Pech Sotheary / Khmer Times Share:
One of the homes that belongs to a worried villager. Fresh News

About 40 families in Sihanoukville’s Koh Rong commune who fear losing their land have requested intervention from provincial authorities in order to stop the activities of tycoon Sok Bun and officials from the Ministry of Land Management.

A letter, which bears the thumbprints of 42 families living in Koh Rong commune’s Prek Svay village and was submitted to Preah Sihanouk provincial hall on Monday, stated that they have lived in the area since the Sihanouk regime.

It said they have lived there planting crops for a living with land ownership documents recognised by both village and commune authorities.

However, last week Mr Bun and a working group from the Land Management Ministry went to take measurements on their land, the letter added.

The letter said the land measurements concerned residents as Mr Bun claimed to own up to 525 hectares of land on which the 42 families lived.

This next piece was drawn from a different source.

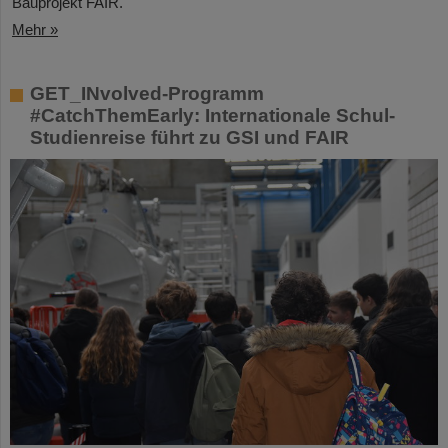
Bauprojekt FAIR.
Mehr »
GET_INvolved-Programm
#CatchThemEarly: Internationale Schul-
Studienreise führt zu GSI und FAIR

“The action of Sok Bun and his accomplices, who went to measure without the local authorities and the landowners knowing in advance, is completely illegal and impacts our rights and interests badly,” the letter said. “So, we ask the provincial governor to help prevent those people from coming onto our land from now on.”

Chhit Rattanak, deputy administrative director and spokesman of Preah Sihanouk Provincial Hall, said yesterday that he had already received the families’ letter and that provincial leaders would check on their situation before making a decision.

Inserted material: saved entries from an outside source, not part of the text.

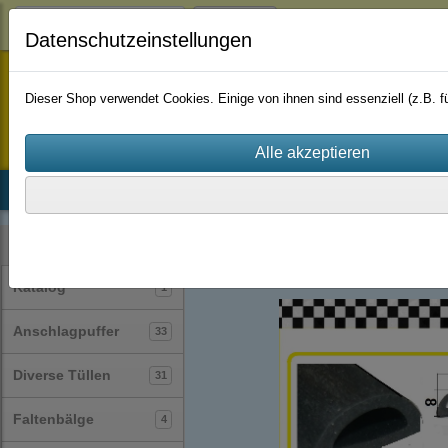
Login
Datenschutzeinstellungen
staufenbiel-berlin
Dieser Shop verwendet Cookies. Einige von ihnen sind essenziell (z.B.
Startseite
Produkte
Katalog
Firmenhistorie
AGB
Profile
T-Profile
(24)
Kategorien
Katalog
1
Anschlagpuffer
33
Diverse Tüllen
31
Faltenbälge
4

Provincial Governor Yun Min said authorities were examining the case and asking people to stay calm.

“To the 42 families, please do not worry. We will review this case, so it doesn’t affect the people. The ministry has not yet decided to cut the land or do anything, so please stay calm,” he said.

Mr Bun could not be reached for comment yesterday.

Koh Rong commune chief Seng Hour Leang said that those residents had actually lived on the land for many years, and Mr Bun also had handwritten documents confirming occupation of the land.

“The people have lived and grown crops on that land for a long time. Tycoon Sok Bun also had handwritten transaction documents, but when he bought the land more than 10 years ago he didn’t measure it directly. It didn’t have any fences,” he said.

Mr Hour Leang confirmed that provincial authorities would take action to resolve the issue soon by asking both parties along with local authorities to discuss and resolve the problem.